Trinity Brings Cross-Platform Co-op to the Couch

At Carnegie Mellon University’s Entertainment Technology Center (ETC), a student team has been building something ambitious and fun. It’s called Trinity, and it’s a multiplayer co-op game that unites three players on three different platforms: VR, mobile, and PC. Designed for in-person play, Trinity isn’t just a tech demo. It’s a thoughtful, playful experiment in how games can bring people together, no matter their skill level or device.

“We imagine players sitting next to each other on the couch, like in a living room,” said producer Jerry Zheng. That’s exactly what Trinity aims for: an experience that’s cooperative, physical, and social.

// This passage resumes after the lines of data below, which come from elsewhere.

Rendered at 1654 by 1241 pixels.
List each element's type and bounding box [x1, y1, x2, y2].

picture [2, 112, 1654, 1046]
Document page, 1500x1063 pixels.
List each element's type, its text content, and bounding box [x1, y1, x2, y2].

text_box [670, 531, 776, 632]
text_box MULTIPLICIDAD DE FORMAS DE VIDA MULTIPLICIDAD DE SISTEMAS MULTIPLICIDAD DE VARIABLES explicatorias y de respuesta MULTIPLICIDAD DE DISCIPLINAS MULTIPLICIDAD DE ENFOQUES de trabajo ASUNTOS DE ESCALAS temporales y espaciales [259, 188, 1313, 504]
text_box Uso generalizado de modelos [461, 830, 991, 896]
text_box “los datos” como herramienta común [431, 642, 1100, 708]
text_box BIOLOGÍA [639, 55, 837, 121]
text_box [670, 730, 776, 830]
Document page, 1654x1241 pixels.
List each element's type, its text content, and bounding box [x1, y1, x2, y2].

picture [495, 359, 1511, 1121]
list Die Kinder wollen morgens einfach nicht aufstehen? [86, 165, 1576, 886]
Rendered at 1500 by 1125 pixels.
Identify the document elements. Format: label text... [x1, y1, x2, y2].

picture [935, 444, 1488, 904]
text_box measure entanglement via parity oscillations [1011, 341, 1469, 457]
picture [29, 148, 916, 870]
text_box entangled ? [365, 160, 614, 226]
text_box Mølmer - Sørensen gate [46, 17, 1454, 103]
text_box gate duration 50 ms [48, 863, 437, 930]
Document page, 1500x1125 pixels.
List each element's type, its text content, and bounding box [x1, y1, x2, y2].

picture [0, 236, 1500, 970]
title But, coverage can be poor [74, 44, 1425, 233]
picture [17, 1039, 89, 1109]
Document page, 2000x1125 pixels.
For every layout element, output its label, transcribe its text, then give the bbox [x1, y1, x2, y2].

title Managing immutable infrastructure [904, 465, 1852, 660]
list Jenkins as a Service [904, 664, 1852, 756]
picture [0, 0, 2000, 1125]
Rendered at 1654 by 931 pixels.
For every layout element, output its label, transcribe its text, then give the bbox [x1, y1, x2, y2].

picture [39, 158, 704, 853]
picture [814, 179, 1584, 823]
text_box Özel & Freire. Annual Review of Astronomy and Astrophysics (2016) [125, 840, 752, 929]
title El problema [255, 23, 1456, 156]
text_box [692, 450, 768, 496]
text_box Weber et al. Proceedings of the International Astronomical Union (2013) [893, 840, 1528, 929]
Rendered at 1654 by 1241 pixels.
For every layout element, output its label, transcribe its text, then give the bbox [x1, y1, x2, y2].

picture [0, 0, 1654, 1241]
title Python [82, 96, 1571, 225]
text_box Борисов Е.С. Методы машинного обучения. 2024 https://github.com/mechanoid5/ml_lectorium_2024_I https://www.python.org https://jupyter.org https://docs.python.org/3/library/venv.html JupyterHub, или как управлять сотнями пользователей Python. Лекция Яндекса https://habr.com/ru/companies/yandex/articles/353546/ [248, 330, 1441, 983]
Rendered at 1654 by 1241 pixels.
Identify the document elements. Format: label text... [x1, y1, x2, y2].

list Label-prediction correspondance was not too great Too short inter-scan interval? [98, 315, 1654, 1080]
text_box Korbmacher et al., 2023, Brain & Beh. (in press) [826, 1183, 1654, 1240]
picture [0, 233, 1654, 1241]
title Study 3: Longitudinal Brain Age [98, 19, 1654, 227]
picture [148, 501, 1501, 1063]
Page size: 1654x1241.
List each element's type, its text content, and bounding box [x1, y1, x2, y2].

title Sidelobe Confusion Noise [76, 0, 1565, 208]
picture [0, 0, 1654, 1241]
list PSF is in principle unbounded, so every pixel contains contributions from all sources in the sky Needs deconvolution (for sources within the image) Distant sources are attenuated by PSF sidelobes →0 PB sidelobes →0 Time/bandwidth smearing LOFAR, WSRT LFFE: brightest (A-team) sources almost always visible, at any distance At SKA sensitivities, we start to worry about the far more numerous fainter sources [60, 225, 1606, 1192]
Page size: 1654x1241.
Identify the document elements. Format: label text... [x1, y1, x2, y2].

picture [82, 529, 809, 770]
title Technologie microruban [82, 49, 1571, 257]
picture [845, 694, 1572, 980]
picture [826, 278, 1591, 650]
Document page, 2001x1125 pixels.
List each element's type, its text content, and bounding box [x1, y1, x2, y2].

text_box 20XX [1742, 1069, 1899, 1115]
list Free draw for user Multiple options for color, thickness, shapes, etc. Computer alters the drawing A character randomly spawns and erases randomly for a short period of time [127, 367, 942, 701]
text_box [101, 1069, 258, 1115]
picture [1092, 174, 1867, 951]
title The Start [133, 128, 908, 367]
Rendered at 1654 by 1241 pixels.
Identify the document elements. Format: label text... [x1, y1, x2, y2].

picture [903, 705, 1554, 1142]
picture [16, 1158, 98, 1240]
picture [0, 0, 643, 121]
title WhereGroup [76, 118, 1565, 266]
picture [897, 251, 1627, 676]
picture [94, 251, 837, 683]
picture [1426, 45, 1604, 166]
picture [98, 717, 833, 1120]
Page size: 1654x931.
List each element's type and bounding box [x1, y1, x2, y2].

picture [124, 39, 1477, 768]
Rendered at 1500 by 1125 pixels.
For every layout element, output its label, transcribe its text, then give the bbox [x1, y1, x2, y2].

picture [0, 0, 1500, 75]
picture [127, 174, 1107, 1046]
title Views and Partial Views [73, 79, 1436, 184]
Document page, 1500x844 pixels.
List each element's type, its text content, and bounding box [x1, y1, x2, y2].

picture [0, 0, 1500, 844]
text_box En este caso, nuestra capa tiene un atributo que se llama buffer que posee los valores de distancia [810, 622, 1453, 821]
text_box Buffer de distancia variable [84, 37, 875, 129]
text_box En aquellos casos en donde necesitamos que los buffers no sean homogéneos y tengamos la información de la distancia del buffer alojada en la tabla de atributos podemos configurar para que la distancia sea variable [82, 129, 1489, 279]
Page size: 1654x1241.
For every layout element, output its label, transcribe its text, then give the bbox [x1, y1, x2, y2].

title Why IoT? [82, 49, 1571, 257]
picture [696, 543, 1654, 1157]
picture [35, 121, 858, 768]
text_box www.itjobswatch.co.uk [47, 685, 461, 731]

Each player gets a unique role. One person straps into a VR headset and uses hand tracking to interact with the world as a giant character. Another takes the mobile phone, using tilting and even blowing into the mic to power tools in the game. The third plays on a controller, guiding a small cat-like character through puzzling levels. Each role is distinct, but success requires teamwork.

That accessibility was key to the team’s vision. “We have players who are really good at games and also players who have never tried games before,” Zheng explained. “They can cooperate really well because they can choose what kind of device they want to try.” In testing, experienced gamers gravitated to VR or PC, while newcomers jumped in with their phones.

The project began as a student pitch and was built over the course of a semester. Inspired by games like It Takes Two, Trinity pushes the idea further—from two players on one screen to three players on totally different devices, all sharing the same physical space. “As far as I know, there is no game on the market that really streamlines PC, VR, and mobile together,” Zheng said. “We’re the first ones to actually make it work.”

Originally designed with Gen Z in mind, Trinity’s playtests revealed something unexpected: the game clicked with a much wider audience. Kids played with parents; professors brought in their grandkids. “Usually that won’t happen, but this game made it possible,” Zheng notes.

That cross-generational appeal puts Trinity in good company with party staples like Jackbox, and it’s one reason the team sees a future beyond the classroom. The team is even exploring pitches to major game and hardware companies. Trinity fits perfectly into the multi-platform, living-room entertainment trend. But for now, Trinity has done what most games hope to do, get people laughing, connecting, and playing together.

Trinity was created by a multidisciplinary ETC team: Yifan Jiang (Programmer), Sharon Liu (VFX/Sound Artist), Vector Liu (Game Designer), Helen Yang (Character/Tech Artist), Max Zhang (Environment Artist), and Jerry Zheng (Producer/Programmer).

The project was developed under the advisory of professors Brenda Harger and Scott Stevens.